• Description of the task:
What lines of the data below hold the string "crayon"? Copy each one.

[Recorded data — start]

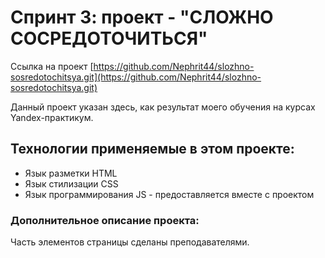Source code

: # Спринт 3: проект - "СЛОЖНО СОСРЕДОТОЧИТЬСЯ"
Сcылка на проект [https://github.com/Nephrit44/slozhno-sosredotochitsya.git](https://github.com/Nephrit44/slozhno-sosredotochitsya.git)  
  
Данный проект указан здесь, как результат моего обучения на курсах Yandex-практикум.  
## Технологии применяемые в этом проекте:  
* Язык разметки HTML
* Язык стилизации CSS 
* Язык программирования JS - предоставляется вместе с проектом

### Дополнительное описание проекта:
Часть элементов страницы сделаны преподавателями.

[Recorded data — finish]
[Recorded data — start]

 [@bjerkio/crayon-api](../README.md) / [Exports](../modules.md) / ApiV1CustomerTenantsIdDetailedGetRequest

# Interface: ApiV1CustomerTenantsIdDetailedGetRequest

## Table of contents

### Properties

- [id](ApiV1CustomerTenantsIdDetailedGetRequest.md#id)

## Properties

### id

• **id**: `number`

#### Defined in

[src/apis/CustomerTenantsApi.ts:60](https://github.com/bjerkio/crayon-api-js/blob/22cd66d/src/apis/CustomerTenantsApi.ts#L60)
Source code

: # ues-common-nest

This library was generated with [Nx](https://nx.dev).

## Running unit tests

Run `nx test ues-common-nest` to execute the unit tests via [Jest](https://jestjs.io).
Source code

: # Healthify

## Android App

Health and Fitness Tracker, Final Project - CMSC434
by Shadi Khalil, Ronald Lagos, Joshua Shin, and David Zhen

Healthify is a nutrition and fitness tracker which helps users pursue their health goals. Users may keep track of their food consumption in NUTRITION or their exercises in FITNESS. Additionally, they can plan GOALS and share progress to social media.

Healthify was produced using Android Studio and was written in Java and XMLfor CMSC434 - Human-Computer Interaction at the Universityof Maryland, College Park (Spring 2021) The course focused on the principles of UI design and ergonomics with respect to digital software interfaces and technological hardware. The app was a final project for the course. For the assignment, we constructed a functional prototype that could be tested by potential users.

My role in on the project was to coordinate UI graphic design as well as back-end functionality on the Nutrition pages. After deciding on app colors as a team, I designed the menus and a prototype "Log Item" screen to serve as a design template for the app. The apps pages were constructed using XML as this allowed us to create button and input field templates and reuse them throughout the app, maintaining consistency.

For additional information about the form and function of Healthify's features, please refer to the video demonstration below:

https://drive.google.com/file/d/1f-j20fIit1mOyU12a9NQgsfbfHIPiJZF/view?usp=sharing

[Recorded data — finish]
[Recorded data — start]

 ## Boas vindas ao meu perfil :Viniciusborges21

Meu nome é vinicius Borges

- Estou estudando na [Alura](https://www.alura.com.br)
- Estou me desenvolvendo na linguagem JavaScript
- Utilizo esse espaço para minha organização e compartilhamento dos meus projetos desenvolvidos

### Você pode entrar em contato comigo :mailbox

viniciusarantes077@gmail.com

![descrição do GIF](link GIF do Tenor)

[Recorded data — finish]

• Response:
 [@bjerkio/crayon-api](../README.md) / [Exports](../modules.md) / ApiV1CustomerTenantsIdDetailedGetRequest
[src/apis/CustomerTenantsApi.ts:60](https://github.com/bjerkio/crayon-api-js/blob/22cd66d/src/apis/CustomerTenantsApi.ts#L60)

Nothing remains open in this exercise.